■ Entries shown:
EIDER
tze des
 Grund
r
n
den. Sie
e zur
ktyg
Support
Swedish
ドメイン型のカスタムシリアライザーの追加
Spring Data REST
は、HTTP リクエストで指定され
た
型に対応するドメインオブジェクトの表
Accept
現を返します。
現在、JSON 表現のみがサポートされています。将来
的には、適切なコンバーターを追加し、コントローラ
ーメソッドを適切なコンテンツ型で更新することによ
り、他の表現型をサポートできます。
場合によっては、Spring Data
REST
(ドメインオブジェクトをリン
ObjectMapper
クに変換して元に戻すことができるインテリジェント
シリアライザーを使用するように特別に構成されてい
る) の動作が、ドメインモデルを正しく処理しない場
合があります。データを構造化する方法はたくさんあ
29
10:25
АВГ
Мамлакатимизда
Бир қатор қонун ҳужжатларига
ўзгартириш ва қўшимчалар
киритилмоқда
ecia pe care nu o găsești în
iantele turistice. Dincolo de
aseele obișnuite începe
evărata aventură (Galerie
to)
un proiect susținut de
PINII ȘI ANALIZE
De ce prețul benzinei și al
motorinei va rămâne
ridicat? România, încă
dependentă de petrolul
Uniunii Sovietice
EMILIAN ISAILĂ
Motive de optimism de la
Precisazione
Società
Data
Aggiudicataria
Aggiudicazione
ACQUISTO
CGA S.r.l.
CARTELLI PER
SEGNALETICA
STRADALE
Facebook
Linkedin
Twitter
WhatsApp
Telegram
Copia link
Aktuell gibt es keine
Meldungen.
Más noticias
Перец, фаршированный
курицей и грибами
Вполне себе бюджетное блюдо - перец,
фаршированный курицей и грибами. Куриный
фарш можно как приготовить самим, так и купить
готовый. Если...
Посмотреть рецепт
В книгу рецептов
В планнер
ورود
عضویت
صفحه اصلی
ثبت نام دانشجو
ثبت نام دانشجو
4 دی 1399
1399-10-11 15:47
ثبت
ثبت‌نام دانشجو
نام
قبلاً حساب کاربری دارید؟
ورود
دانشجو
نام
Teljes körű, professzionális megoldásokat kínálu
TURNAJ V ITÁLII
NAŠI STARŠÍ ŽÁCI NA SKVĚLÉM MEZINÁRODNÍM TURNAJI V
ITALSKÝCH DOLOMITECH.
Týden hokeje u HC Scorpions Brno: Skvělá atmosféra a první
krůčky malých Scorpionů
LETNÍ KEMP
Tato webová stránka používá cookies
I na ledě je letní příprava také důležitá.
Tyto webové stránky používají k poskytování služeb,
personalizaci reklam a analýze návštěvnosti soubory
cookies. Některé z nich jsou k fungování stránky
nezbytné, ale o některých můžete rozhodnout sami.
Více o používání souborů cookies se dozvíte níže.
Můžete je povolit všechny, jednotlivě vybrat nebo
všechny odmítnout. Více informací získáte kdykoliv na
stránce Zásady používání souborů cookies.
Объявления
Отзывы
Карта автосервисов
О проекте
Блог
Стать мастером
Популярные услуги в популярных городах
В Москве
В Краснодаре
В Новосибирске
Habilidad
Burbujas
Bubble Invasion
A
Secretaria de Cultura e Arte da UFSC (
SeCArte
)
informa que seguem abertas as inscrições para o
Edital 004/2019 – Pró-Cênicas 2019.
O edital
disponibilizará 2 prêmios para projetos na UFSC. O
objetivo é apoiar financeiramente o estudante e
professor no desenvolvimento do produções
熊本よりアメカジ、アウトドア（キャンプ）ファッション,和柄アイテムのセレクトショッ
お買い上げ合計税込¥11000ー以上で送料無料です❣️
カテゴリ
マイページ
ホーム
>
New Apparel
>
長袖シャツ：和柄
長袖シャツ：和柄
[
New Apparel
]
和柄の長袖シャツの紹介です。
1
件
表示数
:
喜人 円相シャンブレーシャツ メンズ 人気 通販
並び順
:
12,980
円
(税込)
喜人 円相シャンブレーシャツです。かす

■ Work item:
Using the entries above, repeat only the lines from the one containing "SEGNALETICA" through the one containing "personalizaci reklam a", end lines included.

■ Expected answer:
SEGNALETICA
STRADALE
Facebook
Linkedin
Twitter
WhatsApp
Telegram
Copia link
Aktuell gibt es keine
Meldungen.
Más noticias
Перец, фаршированный
курицей и грибами
Вполне себе бюджетное блюдо - перец,
фаршированный курицей и грибами. Куриный
фарш можно как приготовить самим, так и купить
готовый. Если...
Посмотреть рецепт
В книгу рецептов
В планнер
ورود
عضویت
صفحه اصلی
ثبت نام دانشجو
ثبت نام دانشجو
4 دی 1399
1399-10-11 15:47
ثبت
ثبت‌نام دانشجو
نام
قبلاً حساب کاربری دارید؟
ورود
دانشجو
نام
Teljes körű, professzionális megoldásokat kínálu
TURNAJ V ITÁLII
NAŠI STARŠÍ ŽÁCI NA SKVĚLÉM MEZINÁRODNÍM TURNAJI V
ITALSKÝCH DOLOMITECH.
Týden hokeje u HC Scorpions Brno: Skvělá atmosféra a první
krůčky malých Scorpionů
LETNÍ KEMP
Tato webová stránka používá cookies
I na ledě je letní příprava také důležitá.
Tyto webové stránky používají k poskytování služeb,
personalizaci reklam a analýze návštěvnosti soubory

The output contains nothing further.